- That faceless gigantic Galactus on the cover of their debut album "Monster Movie".
- Their epic improvisation "Yoo Doo Right" is very unsettling, with wailing, croaky, almost proto-screamo vocals that sound like a man weeping about his girlfriend over the top of tribal drums and strings, pounding menacingly and apocalyptically. Knowing that Malcolm Mooney, the vocalist heard wailing the vocals, suffered a mental breakdown shortly thereafter doesn't help much.
- Most of the material on ''Tago Mago" qualifies for this trope.
- "Mushroom": a claustrophobic track where Damo Suzuki babbles about a "mushroom head" and "he was born and he was dead." It's heavily implied he's singing about a mushroom cloud from an atomic bomb explosion and all the terror he witnessed then.
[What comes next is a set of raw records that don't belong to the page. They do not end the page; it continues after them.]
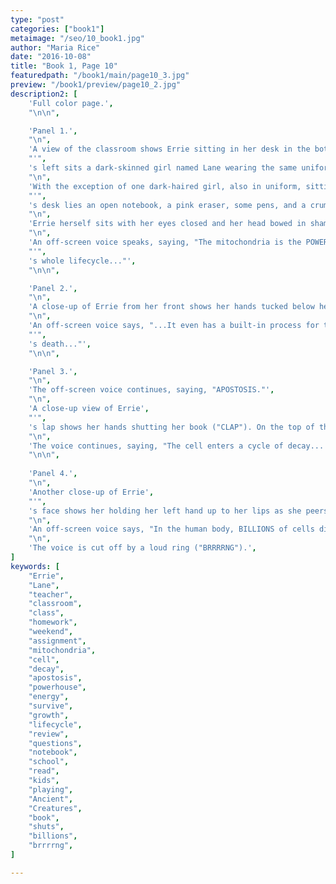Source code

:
```yaml
---
type: "post"
categories: ["book1"]
metaimage: "/seo/10_book1.jpg"
author: "Maria Rice"
date: "2016-10-08"
title: "Book 1, Page 10"
featuredpath: "/book1/main/page10_3.jpg"
preview: "/book1/preview/page10_2.jpg"
description2: [
    'Full color page.',
    "\n\n",

    'Panel 1.',
    "\n",
    'A view of the classroom shows Errie sitting in her desk in the bottom left of the panel, behind the blonde-haired young man whose right side profile sits in the bottom right of the panel. In the desk to Errie',
    "'",
    's left sits a dark-skinned girl named Lane wearing the same uniform as Errie under a green cardigan. Her cropped black curls are held back with a white headband. She holds her fists up to her chest as she peers sympathetically at her neighbor.',
    "\n",
    'With the exception of one dark-haired girl, also in uniform, sitting in the farthest column of desks at the top left corner of the panel, all the other desks appear empty (only eight are visible). The dark-haired girl wears a ponytail and holds open a pink book. On Lane',
    "'",
    's desk lies an open notebook, a pink eraser, some pens, and a crumpled up piece of paper.',
    "\n",
    'Errie herself sits with her eyes closed and her head bowed in shame. She rests her clenched fists on the edge of her desk, her blue-capped pen lying on her open notebook.',
    "\n",
    'An off-screen voice speaks, saying, "The mitochondria is the POWERHOUSE of the cell... It produces the ENERGY the cell needs to survive... And it also regulates CELL GROWTH... controlling the cell',
    "'",
    's whole lifecycle..."',
    "\n\n",

    'Panel 2.',
    "\n",
    'A close-up of Errie from her front shows her hands tucked below her desk, out of view. Her arms point to the center, as though she is holding somthing in her lap. Her face is cut off at the top of the panel so that her eyes are not visible.',
    "\n",
    'An off-screen voice says, "...It even has a built-in process for the cell',
    "'",
    's death..."',
    "\n\n",

    'Panel 3.',
    "\n",
    'The off-screen voice continues, saying, "APOSTOSIS."',
    "\n",
    'A close-up view of Errie',
    "'",
    's lap shows her hands shutting her book ("CLAP"). On the top of the mint green hard cover is a black title that reads, "The Ancient Creatures". Underneath the title is one line of small red text. The text overlaps the white silhouette of an eagle that shows up in the top right corner of the cover. Its figure is cut off so that only its head and wing are visible. These point down to the navy blue silhouette of a leaping wolf, which fits just perfectly between the eagle, the title just above, and the green silhouette of a gecko (the same size as the wolf) in the bottom left corner of the cover.',
    "\n",
    'The voice continues, saying, "The cell enters a cycle of decay... and shuts down."',
    "\n\n",
    
    'Panel 4.',
    "\n",
    'Another close-up of Errie',
    "'",
    's face shows her holding her left hand up to her lips as she peers down solemnly.',
    "\n",
    'An off-screen voice says, "In the human body, BILLIONS of cells die everyday... Cells could live within the range of a few days to many months... For your weekend assignment, read the next chapter and answer the review questions--"',
    "\n",
    'The voice is cut off by a loud ring ("BRRRRNG").',
]
keywords: [
    "Errie", 
    "Lane",
    "teacher",
    "classroom",
    "class",
    "homework",
    "weekend",
    "assignment",
    "mitochondria",
    "cell",
    "decay",
    "apostosis",
    "powerhouse",
    "energy",
    "survive",
    "growth",
    "lifecycle",
    "review",
    "questions",
    "notebook", 
    "school", 
    "read", 
    "kids",
    "playing",
    "Ancient",
    "Creatures",
    "book",
    "shuts",
    "billions",
    "brrrrng",
]

---
```

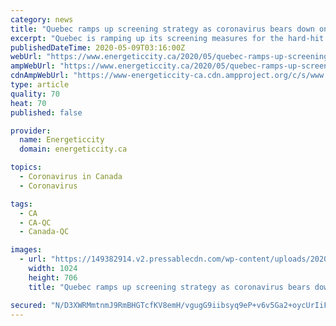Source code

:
 ```yaml
---
category: news
title: "Quebec ramps up screening strategy as coronavirus bears down on Greater Montreal"
excerpt: "Quebec is ramping up its screening measures for the hard-hit Greater Montreal area as novel coronavirus cases and deaths continue to increase. Dr. Horacio Arrud"
publishedDateTime: 2020-05-09T03:16:00Z
webUrl: "https://www.energeticcity.ca/2020/05/quebec-ramps-up-screening-strategy-as-coronavirus-bears-down-on-greater-montreal/"
ampWebUrl: "https://www.energeticcity.ca/2020/05/quebec-ramps-up-screening-strategy-as-coronavirus-bears-down-on-greater-montreal/?amp"
cdnAmpWebUrl: "https://www-energeticcity-ca.cdn.ampproject.org/c/s/www.energeticcity.ca/2020/05/quebec-ramps-up-screening-strategy-as-coronavirus-bears-down-on-greater-montreal/?amp"
type: article
quality: 70
heat: 70
published: false

provider:
  name: Energeticcity
  domain: energeticcity.ca

topics:
  - Coronavirus in Canada
  - Coronavirus

tags:
  - CA
  - CA-QC
  - Canada-QC

images:
  - url: "https://149382914.v2.pressablecdn.com/wp-content/uploads/2020/05/182709/quebec-ramps-up-screening-strategy-as-coronavirus-bears-down-on-greater-montreal.jpg"
    width: 1024
    height: 706
    title: "Quebec ramps up screening strategy as coronavirus bears down on Greater Montreal"

secured: "N/D3XWRMmtnmJ9RmBHGTcfKV8emH/vgugG9iibsyq9eP+v6v5Ga2+oycUrIiFwi6RvXh+fnmjUUe7PWdOxkUMG6QEOIZHLAtxT+mhnuwj9ULUWfwDFIr4eONKna27C93JiNK8HT4x/AI0trhG+kclpOf8yedBtr+ZBZiYeComTPtc2GijqOu5NGQt2vUDuK5wGCZWafFWET6aLvZEOYFfVMiQqqiwHxItdHtqxSme9654qkyvll2J8rO2QnemY//Poeh/yp3HCBpNl1ExWY8YOudlsTYrx6q2O8DOt6pYCBmlj/AzoAX4KFByvTOluR8OROFHUoG0VxVKA3lr5Jh9Tnt3ARGdKufkezVjT19oE1brGnZzVZiil3aPjvXU/0a0LKQfpAIASVJrt9ObZKX51JsV4O5qYd/GgiPVRziON8S18THWXgyeN2Si5/E7MbXW/wR9kcEqnooFH3kilBks0e4Oxzp8CiKdS0IFiIcmm0=;ao4MgLOKvWma/NPw89m6zA=="
---
```


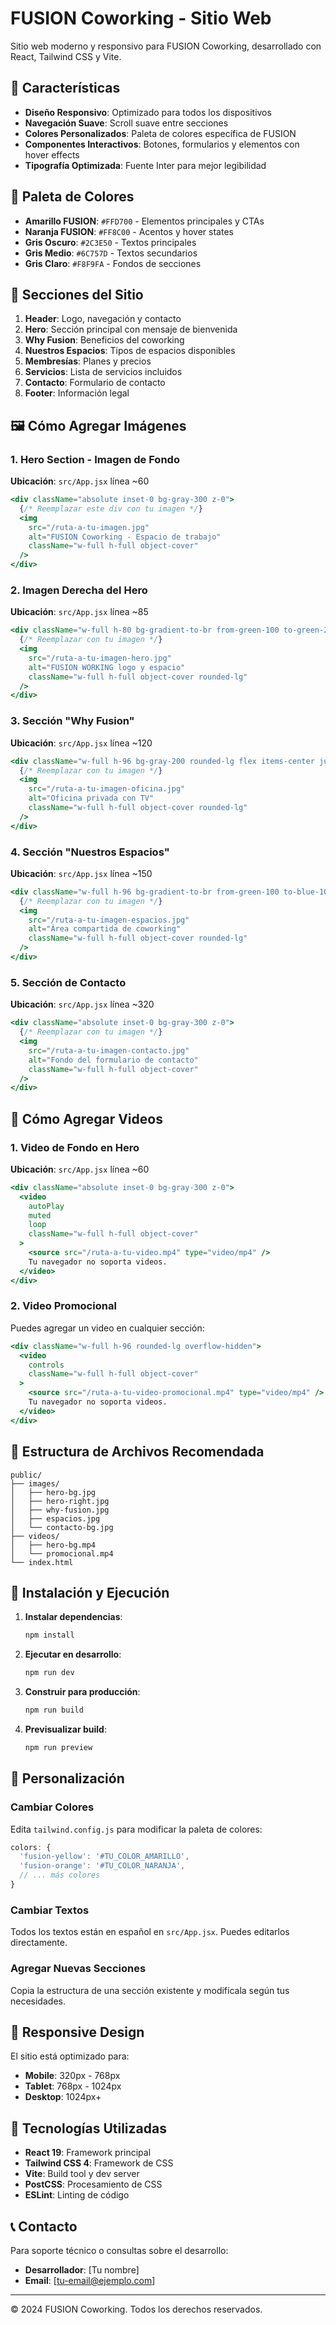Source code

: # FUSION Coworking - Sitio Web

Sitio web moderno y responsivo para FUSION Coworking, desarrollado con React, Tailwind CSS y Vite.

## 🚀 Características

- **Diseño Responsivo**: Optimizado para todos los dispositivos
- **Navegación Suave**: Scroll suave entre secciones
- **Colores Personalizados**: Paleta de colores específica de FUSION
- **Componentes Interactivos**: Botones, formularios y elementos con hover effects
- **Tipografía Optimizada**: Fuente Inter para mejor legibilidad

## 🎨 Paleta de Colores

- **Amarillo FUSION**: `#FFD700` - Elementos principales y CTAs
- **Naranja FUSION**: `#FF8C00` - Acentos y hover states
- **Gris Oscuro**: `#2C3E50` - Textos principales
- **Gris Medio**: `#6C757D` - Textos secundarios
- **Gris Claro**: `#F8F9FA` - Fondos de secciones

## 📱 Secciones del Sitio

1. **Header**: Logo, navegación y contacto
2. **Hero**: Sección principal con mensaje de bienvenida
3. **Why Fusion**: Beneficios del coworking
4. **Nuestros Espacios**: Tipos de espacios disponibles
5. **Membresías**: Planes y precios
6. **Servicios**: Lista de servicios incluidos
7. **Contacto**: Formulario de contacto
8. **Footer**: Información legal

## 🖼️ Cómo Agregar Imágenes

### 1. Hero Section - Imagen de Fondo
**Ubicación**: `src/App.jsx` línea ~60
```jsx
<div className="absolute inset-0 bg-gray-300 z-0">
  {/* Reemplazar este div con tu imagen */}
  <img 
    src="/ruta-a-tu-imagen.jpg" 
    alt="FUSION Coworking - Espacio de trabajo"
    className="w-full h-full object-cover"
  />
</div>
```

### 2. Imagen Derecha del Hero
**Ubicación**: `src/App.jsx` línea ~85
```jsx
<div className="w-full h-80 bg-gradient-to-br from-green-100 to-green-200 rounded-lg flex items-center justify-center mb-4">
  {/* Reemplazar con tu imagen */}
  <img 
    src="/ruta-a-tu-imagen-hero.jpg" 
    alt="FUSION WORKING logo y espacio"
    className="w-full h-full object-cover rounded-lg"
  />
</div>
```

### 3. Sección "Why Fusion"
**Ubicación**: `src/App.jsx` línea ~120
```jsx
<div className="w-full h-96 bg-gray-200 rounded-lg flex items-center justify-center">
  {/* Reemplazar con tu imagen */}
  <img 
    src="/ruta-a-tu-imagen-oficina.jpg" 
    alt="Oficina privada con TV"
    className="w-full h-full object-cover rounded-lg"
  />
</div>
```

### 4. Sección "Nuestros Espacios"
**Ubicación**: `src/App.jsx` línea ~150
```jsx
<div className="w-full h-96 bg-gradient-to-br from-green-100 to-blue-100 rounded-lg flex items-center justify-center">
  {/* Reemplazar con tu imagen */}
  <img 
    src="/ruta-a-tu-imagen-espacios.jpg" 
    alt="Área compartida de coworking"
    className="w-full h-full object-cover rounded-lg"
  />
</div>
```

### 5. Sección de Contacto
**Ubicación**: `src/App.jsx` línea ~320
```jsx
<div className="absolute inset-0 bg-gray-300 z-0">
  {/* Reemplazar con tu imagen */}
  <img 
    src="/ruta-a-tu-imagen-contacto.jpg" 
    alt="Fondo del formulario de contacto"
    className="w-full h-full object-cover"
  />
</div>
```

## 🎥 Cómo Agregar Videos

### 1. Video de Fondo en Hero
**Ubicación**: `src/App.jsx` línea ~60
```jsx
<div className="absolute inset-0 bg-gray-300 z-0">
  <video 
    autoPlay 
    muted 
    loop 
    className="w-full h-full object-cover"
  >
    <source src="/ruta-a-tu-video.mp4" type="video/mp4" />
    Tu navegador no soporta videos.
  </video>
</div>
```

### 2. Video Promocional
Puedes agregar un video en cualquier sección:
```jsx
<div className="w-full h-96 rounded-lg overflow-hidden">
  <video 
    controls 
    className="w-full h-full object-cover"
  >
    <source src="/ruta-a-tu-video-promocional.mp4" type="video/mp4" />
    Tu navegador no soporta videos.
  </video>
</div>
```

## 📁 Estructura de Archivos Recomendada

```
public/
├── images/
│   ├── hero-bg.jpg
│   ├── hero-right.jpg
│   ├── why-fusion.jpg
│   ├── espacios.jpg
│   └── contacto-bg.jpg
├── videos/
│   ├── hero-bg.mp4
│   └── promocional.mp4
└── index.html
```

## 🚀 Instalación y Ejecución

1. **Instalar dependencias**:
   ```bash
   npm install
   ```

2. **Ejecutar en desarrollo**:
   ```bash
   npm run dev
   ```

3. **Construir para producción**:
   ```bash
   npm run build
   ```

4. **Previsualizar build**:
   ```bash
   npm run preview
   ```

## 🎯 Personalización

### Cambiar Colores
Edita `tailwind.config.js` para modificar la paleta de colores:
```js
colors: {
  'fusion-yellow': '#TU_COLOR_AMARILLO',
  'fusion-orange': '#TU_COLOR_NARANJA',
  // ... más colores
}
```

### Cambiar Textos
Todos los textos están en español en `src/App.jsx`. Puedes editarlos directamente.

### Agregar Nuevas Secciones
Copia la estructura de una sección existente y modifícala según tus necesidades.

## 📱 Responsive Design

El sitio está optimizado para:
- **Mobile**: 320px - 768px
- **Tablet**: 768px - 1024px
- **Desktop**: 1024px+

## 🔧 Tecnologías Utilizadas

- **React 19**: Framework principal
- **Tailwind CSS 4**: Framework de CSS
- **Vite**: Build tool y dev server
- **PostCSS**: Procesamiento de CSS
- **ESLint**: Linting de código

## 📞 Contacto

Para soporte técnico o consultas sobre el desarrollo:
- **Desarrollador**: [Tu nombre]
- **Email**: [tu-email@ejemplo.com]

---

© 2024 FUSION Coworking. Todos los derechos reservados.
The song concludes with the sound of a atomic bomb explosion, literally blasting everyone and everything out of existence.
- The immediate next track, "Oh Yeah" is sung completely backwards and sounds as if nuclear dawn has set in.
- "Halleluhwah": a dark, hypnotic percussive track. Though, for some people, it is also a very sexy tune.
- "Aumgn", a haunting track driven by Schmidt's weird vocal sounds.
- "Peking O": at a certain point the music sounds neurotic and Suzuki starts yelling freakish sounding gibberish, much like someone Go Mad from the Revelation.
- "Mushroom": a claustrophobic track where Damo Suzuki babbles about a "mushroom head" and "he was born and he was dead." It's heavily implied he's singing about a mushroom cloud from an atomic bomb explosion and all the terror he witnessed then. The song concludes with the sound of a atomic bomb explosion, literally blasting everyone and everything out of existence.